BSA

Some time ago, a feature request was made that would allow a user to enter a known BSA instead of the patient's actual height and weight. And, while I thought that sounded a little far-fetched at first, I also thought there was some utility in having a way to look up a reasonable length/height for patients in whom measuring this feature is inconvenient or impossible.

So, I came up with this: reverse engineering body surface area.

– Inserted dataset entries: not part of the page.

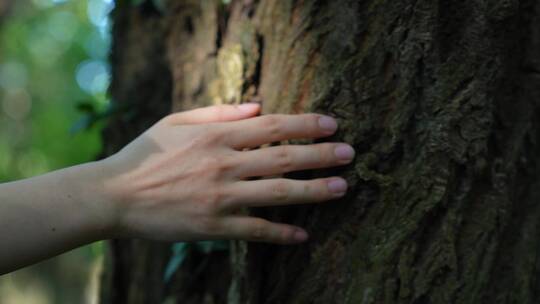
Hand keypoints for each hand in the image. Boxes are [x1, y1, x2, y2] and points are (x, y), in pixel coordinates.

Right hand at [101, 103, 354, 243]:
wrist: (115, 195)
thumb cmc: (146, 154)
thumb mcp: (177, 121)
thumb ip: (219, 112)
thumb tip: (259, 106)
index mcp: (216, 135)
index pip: (272, 126)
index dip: (306, 124)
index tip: (332, 124)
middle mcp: (223, 164)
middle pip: (283, 157)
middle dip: (321, 156)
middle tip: (350, 155)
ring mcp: (220, 197)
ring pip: (277, 193)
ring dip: (313, 191)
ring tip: (342, 189)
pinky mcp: (212, 226)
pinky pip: (255, 231)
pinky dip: (280, 233)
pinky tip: (302, 235)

The tool uses published age and gender-specific normative data for height and weight and calculates a BSA. Then it seeks a match from that data or if a match is not found, reverts to a prediction algorithm (based on splines). A little wonky, I know... but it does what I set out to do.

TDI

I also added the age-specific TDI data presented by Eidem et al., JASE 2004, now experiencing it's 10-year anniversary. The RV systolic TDI values can be contrasted against the recently added Koestenberger data. Adding this data was also a feature request and it sort of went against my better judgement to include it. For one thing, I have some reservations about z-scores for measurements of diastolic physiology. Physiology is weird; physiology changes.

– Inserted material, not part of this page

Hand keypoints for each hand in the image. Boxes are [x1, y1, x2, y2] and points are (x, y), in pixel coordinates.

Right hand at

For another thing, some of the relationships are tenuous. The "R-squared" value for some of the diastolic parameters is so low that to suggest a relationship exists at all seems, ahhmm, optimistic. Moreover, while the data is analyzed using linear regression, the scatterplots seem to suggest otherwise (at least to me it looks like a non-linear relationship with age—particularly in the very young).

Lastly, I used their published mean and SD values to generate the z-scores. Some of the SD's are so large that the lower limit of normal for some of the measurements is a negative value. Comparing the reference values I generate using this technique and the various figures throughout the article, I can't reconcile the ranges.

I am not the only one that has reservations about what to do with reference values for pediatric diastolic function indices. The recent critical review by Cantinotti et al., sums up the current state of the art:

A valid meta-analysis cannot be performed from published studies, because of variability in the population being studied, in the methodology for performing and normalizing measurements, and in the ways to express normalized data.

Until something new and dramatically better comes along in this scope, this reference will likely be the first and last of the parameterz.com diastolic function z-scores.